Самое неприятное ощущение я испытал, когда понял, что почти ничего не знаю. Я торговался и очаровывал всех на пути к диплому колледжа и не приобрел основополагающих навыков. Мои провалы в учебном материале были чудовищными. Как проводить исследование? Как написать научный отчет или курсовую работу? Как правильно цитировать литературу? Я преуспел в умении извиняться, но эта штука здесь не работала. Мне было стыдно признаться, что я чего-то не знаю.
Что во мне разглядел Цукер? Когда я показывал себя худшим из студентов, то напоминал ему подростка со всеми характерными поведенческими проблемами. В начале своей карьеры Цукер учил именно такой контингент. Он смотрел на меня как на большого ребенка в коротких штанишках, которому нужно изменить поведение для его же собственной пользы. Когда я приходил на занятие и громко выступал против несправедливой системы государственного образования, он видел себя в молодости. Стэн знал, что я прав, даже если мои доводы были корявыми. Он хотел помочь мне обуздать себя во имя детей, нуждающихся в защите. Стэн видел, как я нахожу общий язык с людьми, если не слишком достаю их. Я мог бы принести пользу, получив правильное образование и жизненную мудрость.
«Я бы никогда не стал тем, кем я стал, если бы не использовал возможности, предоставляемые другими людьми, – признался как-то Стэн. – Я знал, что всегда есть надежда, но только если вы сами хотите использовать предоставленные преимущества».
У меня тоже появилась надежда, особенно после того как я загремел в больницу. Занятия становились все сложнее и требовали все большего напряжения. Мое сумбурное расписание и снисхождение к собственным слабостям добавило масла в огонь. Сначала я простудился, потом простуда перешла в инфекцию дыхательных путей, которая никак не проходила.

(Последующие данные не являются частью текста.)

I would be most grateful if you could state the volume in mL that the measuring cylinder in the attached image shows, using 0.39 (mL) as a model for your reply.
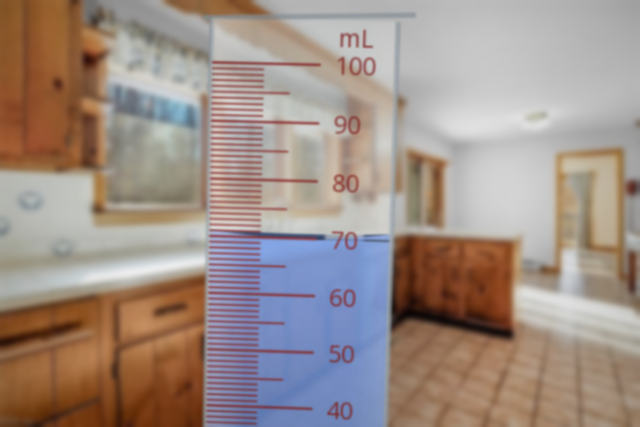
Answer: 70 (mL)
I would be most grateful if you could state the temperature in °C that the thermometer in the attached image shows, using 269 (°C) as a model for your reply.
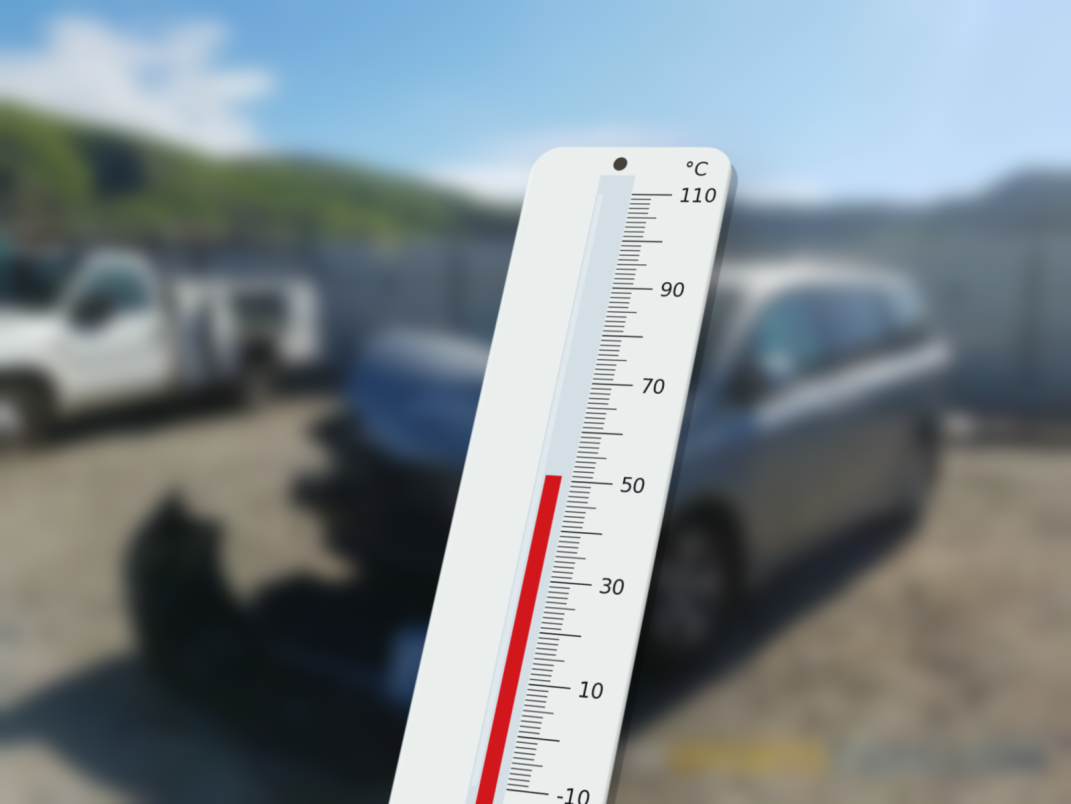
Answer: 51 (°C)
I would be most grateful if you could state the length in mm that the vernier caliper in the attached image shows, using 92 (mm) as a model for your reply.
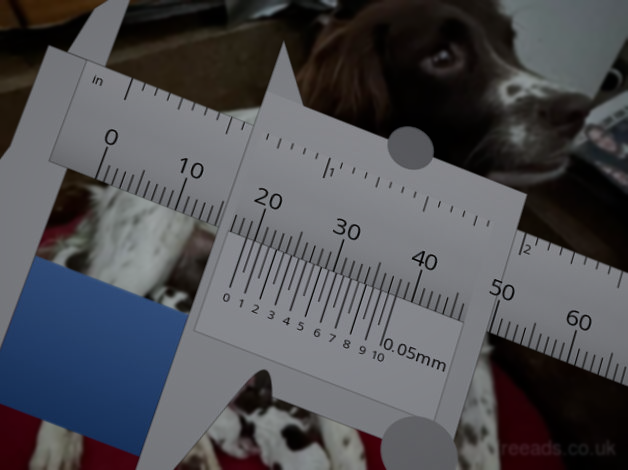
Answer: 19.0 (mm)
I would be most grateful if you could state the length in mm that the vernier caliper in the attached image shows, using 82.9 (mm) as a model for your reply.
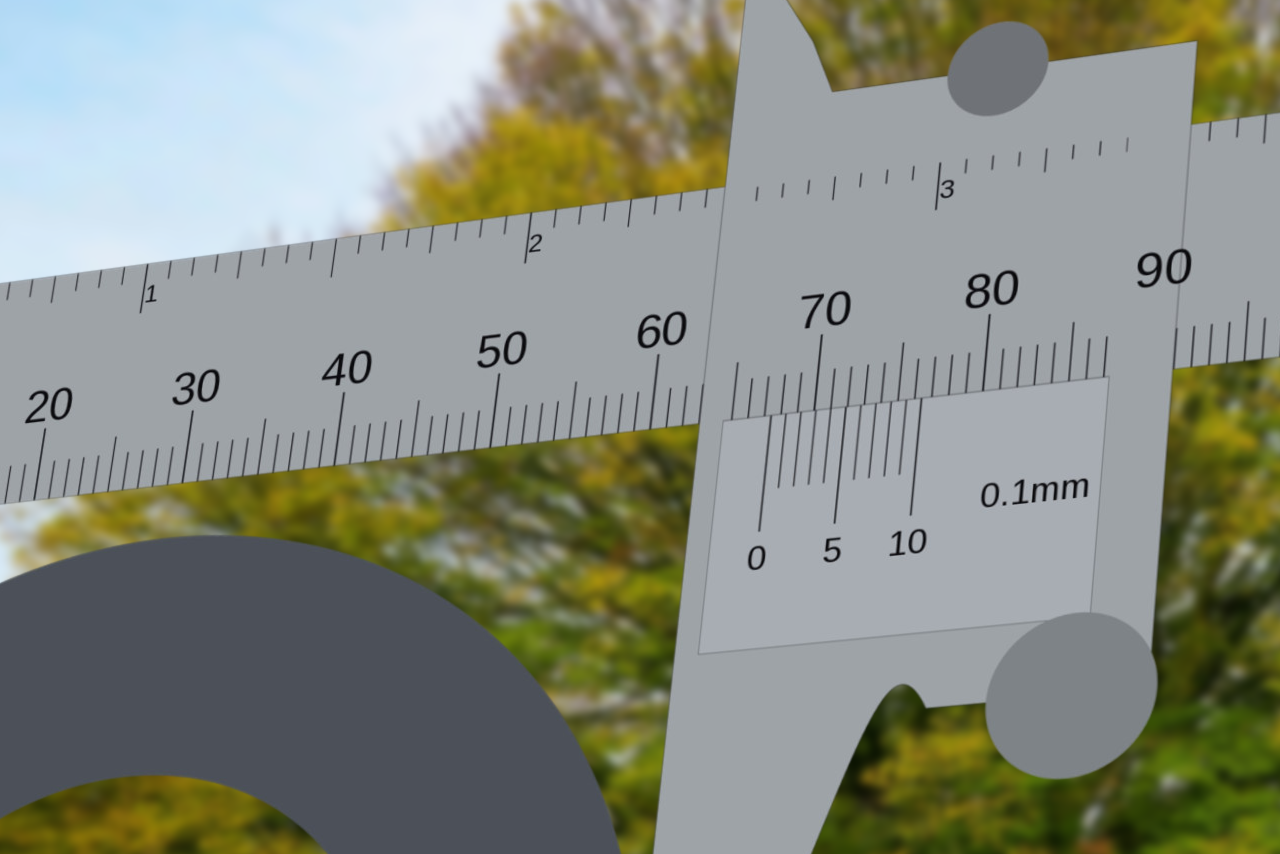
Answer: 67.4 (mm)
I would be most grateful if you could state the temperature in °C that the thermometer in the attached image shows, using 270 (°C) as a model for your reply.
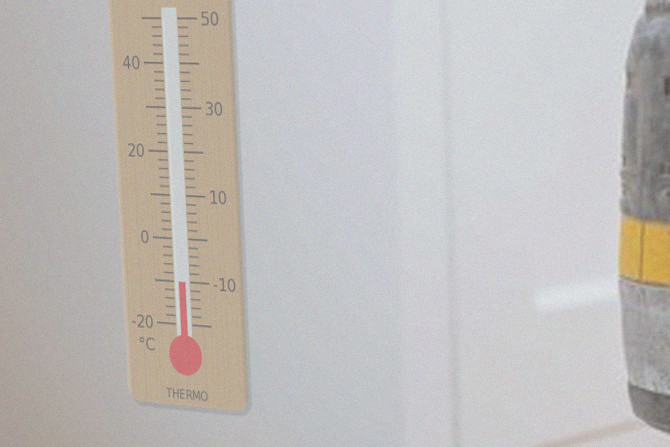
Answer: -10 (°C)
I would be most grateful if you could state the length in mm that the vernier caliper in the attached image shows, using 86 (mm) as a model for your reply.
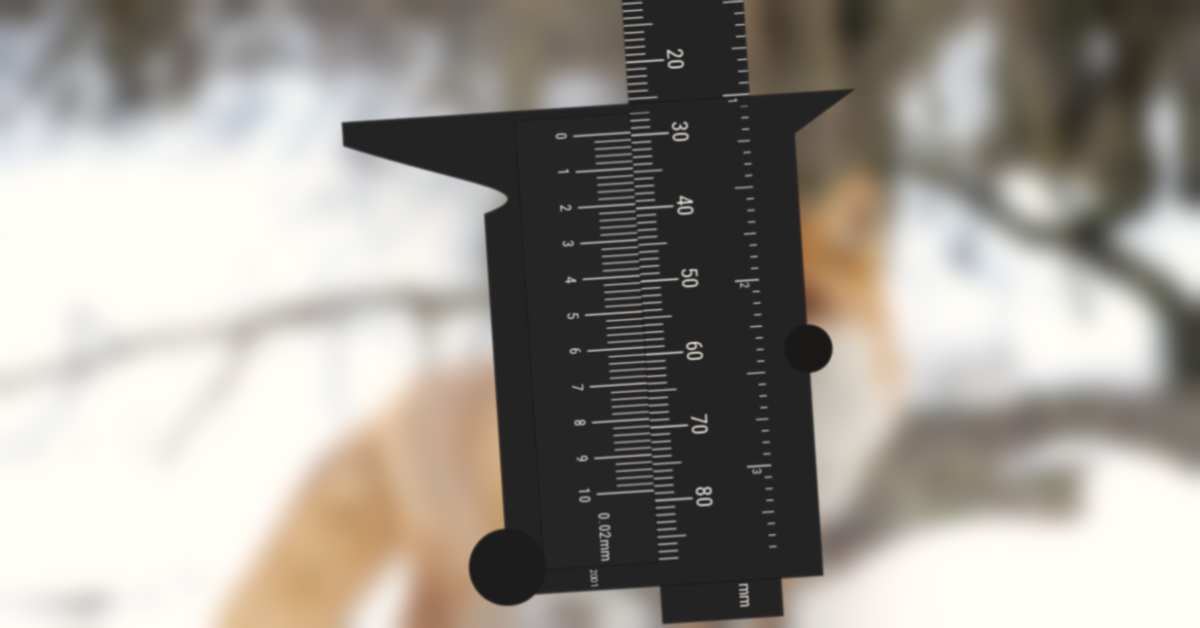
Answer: 29.6 (mm)
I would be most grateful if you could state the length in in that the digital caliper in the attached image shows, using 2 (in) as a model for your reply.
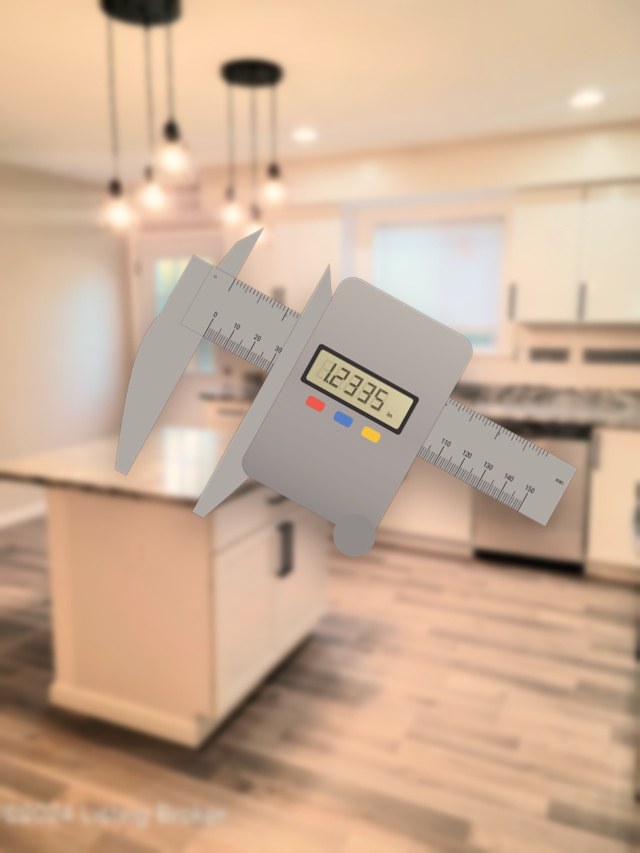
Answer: 1.2335 (in)
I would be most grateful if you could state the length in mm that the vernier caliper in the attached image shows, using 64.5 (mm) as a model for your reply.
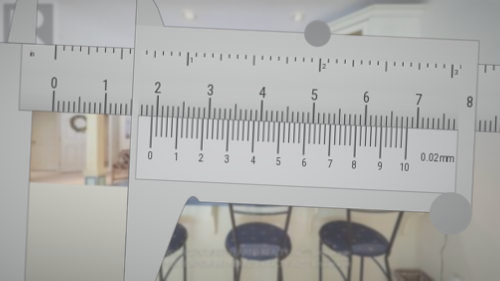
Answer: 19.0 (mm)
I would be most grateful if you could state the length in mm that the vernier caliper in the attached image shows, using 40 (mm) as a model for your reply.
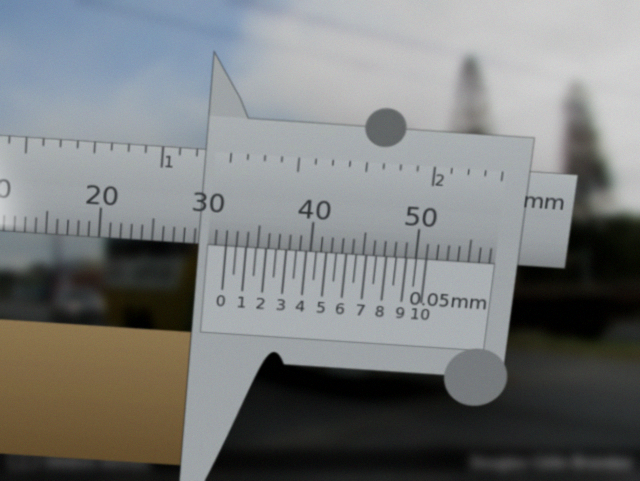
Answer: 32.0 (mm)
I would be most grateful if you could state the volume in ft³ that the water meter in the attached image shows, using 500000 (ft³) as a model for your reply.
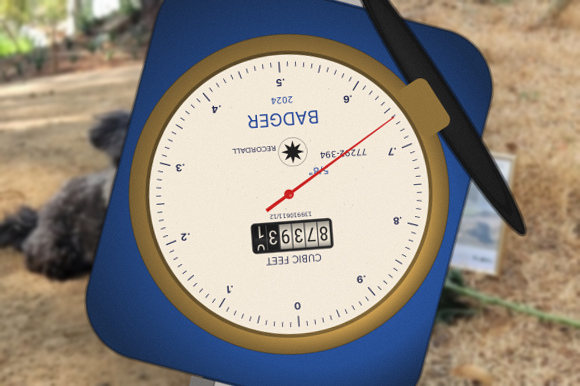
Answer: 873930.66 (ft³)
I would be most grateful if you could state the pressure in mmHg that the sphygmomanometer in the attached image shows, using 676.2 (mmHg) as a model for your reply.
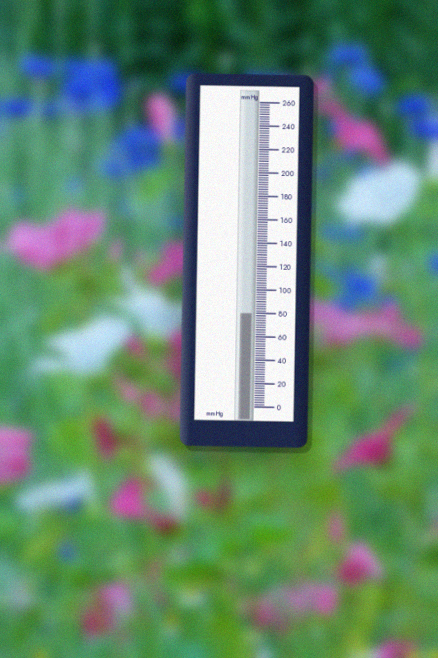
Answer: 80 (mmHg)
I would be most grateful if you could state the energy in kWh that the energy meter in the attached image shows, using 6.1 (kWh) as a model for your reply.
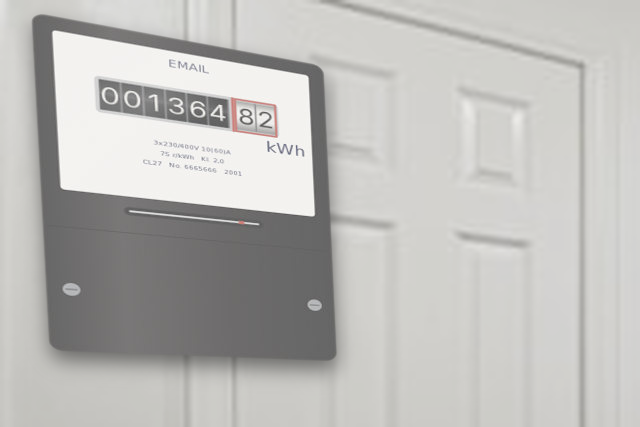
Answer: 1364.82 (kWh)
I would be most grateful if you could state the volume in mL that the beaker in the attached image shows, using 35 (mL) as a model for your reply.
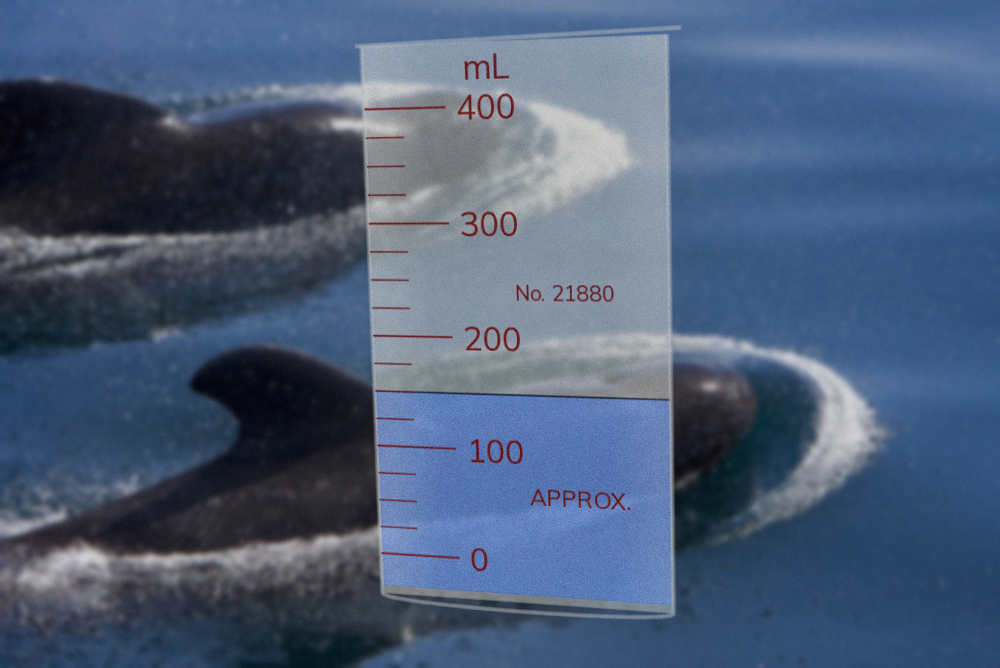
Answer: 150 (mL)
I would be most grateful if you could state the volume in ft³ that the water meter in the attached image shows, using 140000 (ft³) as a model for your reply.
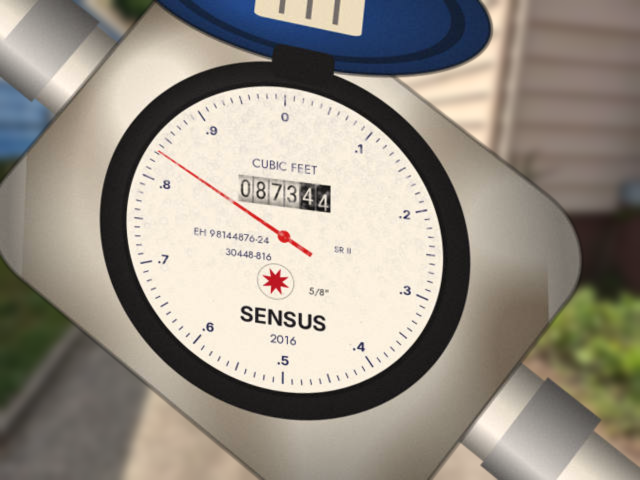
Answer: 87343.83 (ft³)
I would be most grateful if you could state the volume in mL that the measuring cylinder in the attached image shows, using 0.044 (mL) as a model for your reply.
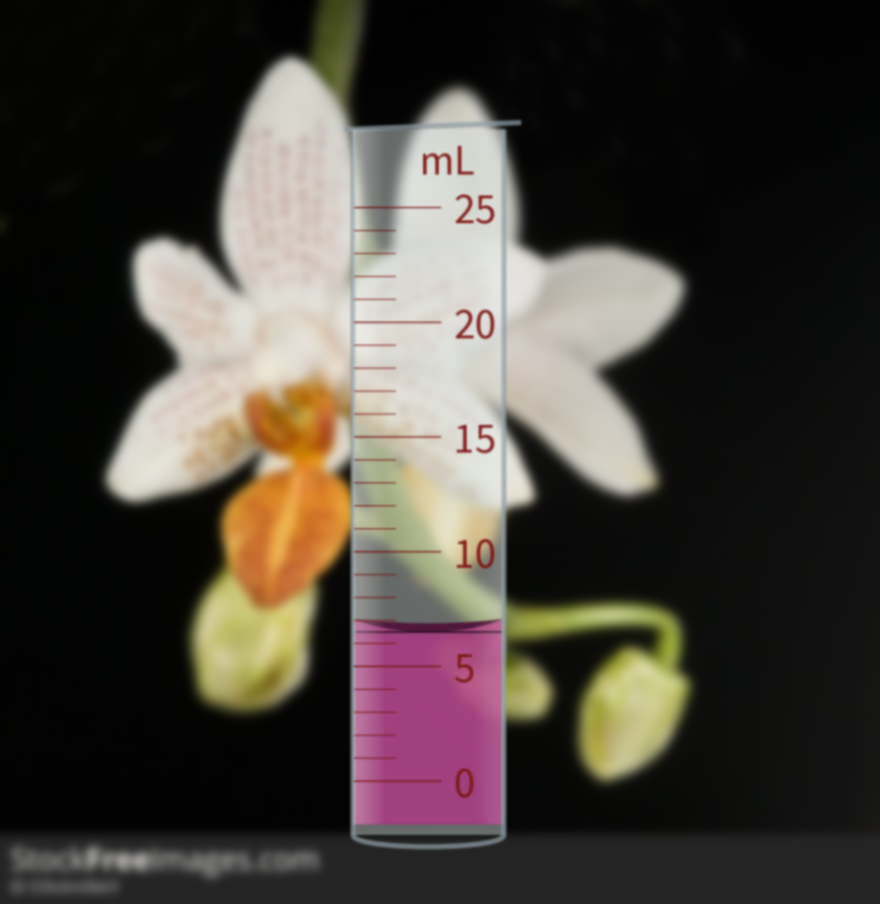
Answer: 6.5 (mL)
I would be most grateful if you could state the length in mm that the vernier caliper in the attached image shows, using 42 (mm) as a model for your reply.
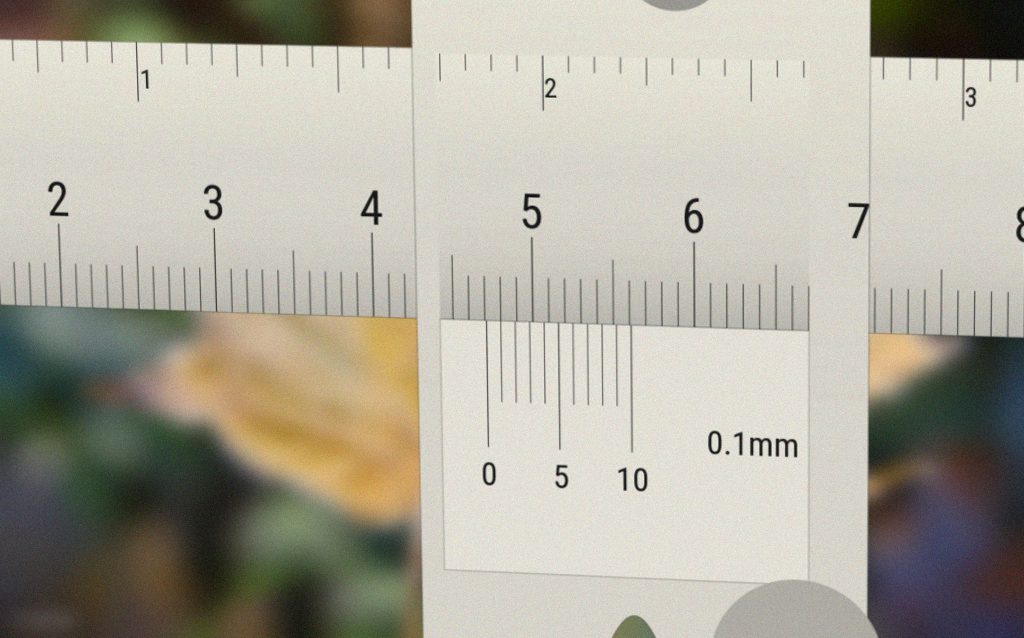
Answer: 47.1 (mm)
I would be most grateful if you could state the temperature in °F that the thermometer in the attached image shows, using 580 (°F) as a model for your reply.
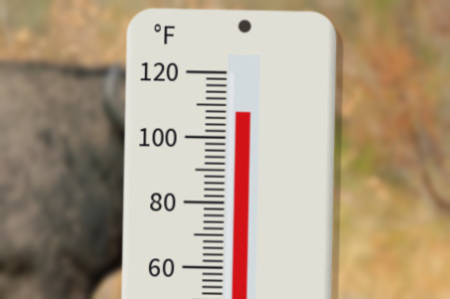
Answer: 108 (°F)
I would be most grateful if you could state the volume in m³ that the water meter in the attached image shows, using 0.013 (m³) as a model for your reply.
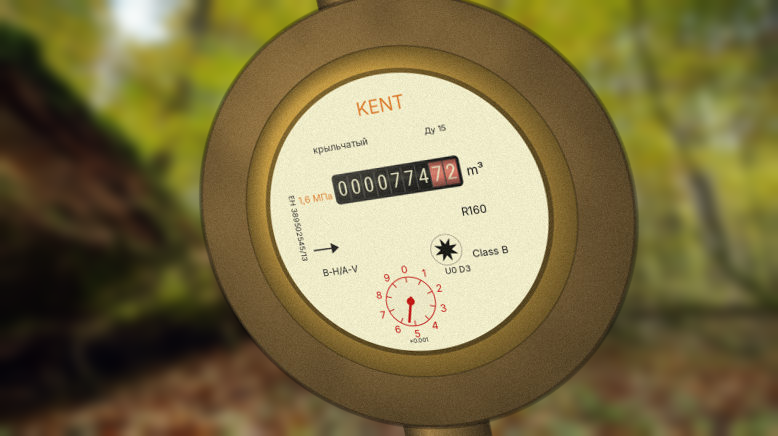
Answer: 774.725 (m³)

Переломом стало одно прекрасное утро, когда я проснулся и увидел, что половина моих волос осталась на подушке. Я заподозрил худшее! За несколько недель до этого «Мэджик» Джонсон[8] шокировал мир, во всеуслышание признавшись, что у него ВИЧ. Информация, и особенно дезинформация, покатилась как снежный ком. Мои симптомы и мое неразумное поведение повергли меня в ужас. В тот день, когда я получил положительный анализ на ВИЧ, я услышал погребальные колокола. Я отправился в банк и перевел все свои сбережения – несколько сотен долларов – в чеки на мелкие суммы. Я накупил кучу 99-центовых гамбургеров и стал раздавать долларовые чеки незнакомцам. В конце концов я оказался на улице, босой, без гроша в кармане и без паспорта. Потом я собрался с силами, сдал повторный тест и узнал, что первый был ошибочным. У меня не было ВИЧ.